A loyalty program rewards frequent purchasers with free amuse bouches and discounts on bottle purchases as well as special shipping deals when purchasing from Vino Volo's wine club. Whether you become a frequent wino, Vino Volo is a welcome addition to the food and drink options at the airport. Go ahead and take that offer for a free Southwest voucher for a later flight.
After a pretty much unblemished record of operating successful concepts around Nashville, Max and Ben Goldberg of Strategic Hospitality have opened their first real, from-scratch fine-dining restaurant with Le Sel in the ground floor of the Adelicia condo tower in Midtown. By saying that, I don't mean to belittle their earlier ventures or successes one bit. But spots like The Patterson House, Pinewood Social, Band Box, The Catbird Seat and Paradise Park Trailer Resort probably wouldn't be considered traditional fine-dining restaurants and are instead fairly unique concepts that are more (or intentionally less) than your regular sit-down dining spot. Merchants is probably the closest the Goldbergs have come to a typical fine-dining eatery, but it had already been open for many years when they took it over, resurrected it and restored it to its former glory.
So with Le Sel, the Brothers G have put their reputation as James Beard award-nominated restaurateurs on the line as they attempt to reinvent the modern French bistro. My first visit would seem to indicate that thanks to the precision and creativity of chef Rene De Leon, they are well on their way to that goal.
First of all, there's what the team has done to the cavernous interior of the restaurant space. As previous tenants Miro District, Fish and Co. and The Tippler discovered, the divided three-level space has been very problematic when it comes to creating a cohesive and inviting atmosphere. With a basement kitchen, past iterations of the space have had difficulty getting food to the table in a timely fashion, and even with talented chefs working the line, diners never really felt like they were part of the cooking experience. In today's discerning dining world, patrons want to know more about what's happening behind the curtain.

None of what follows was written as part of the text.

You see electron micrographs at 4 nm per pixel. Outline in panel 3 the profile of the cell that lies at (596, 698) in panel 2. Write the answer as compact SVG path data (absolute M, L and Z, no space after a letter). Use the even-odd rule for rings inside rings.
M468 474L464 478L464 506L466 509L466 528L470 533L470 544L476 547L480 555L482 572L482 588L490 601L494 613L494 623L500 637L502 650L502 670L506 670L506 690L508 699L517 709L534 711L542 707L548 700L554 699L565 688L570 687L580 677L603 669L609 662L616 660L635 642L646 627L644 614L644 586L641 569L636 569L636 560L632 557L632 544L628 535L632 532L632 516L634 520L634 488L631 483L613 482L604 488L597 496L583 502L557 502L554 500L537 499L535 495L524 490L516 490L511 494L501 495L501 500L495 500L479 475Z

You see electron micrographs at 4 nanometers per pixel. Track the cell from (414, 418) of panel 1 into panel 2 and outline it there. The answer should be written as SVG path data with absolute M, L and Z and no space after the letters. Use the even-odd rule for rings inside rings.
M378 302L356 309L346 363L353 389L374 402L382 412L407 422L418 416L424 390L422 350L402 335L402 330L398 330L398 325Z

The Goldbergs have converted the isolated upper-level dining space into a sexy private room with three tables capable of hosting eight diners apiece in a room that is painted bordello-red with a striking graffiti pattern applied to the walls. There's even a private entrance from the parking garage in case VIPs don't want to be seen entering the building by us proles in the main dining room. (Although it should be noted that two A-list country stars were dining at the table next to mine on my visit and they seemed to be having a fine time.)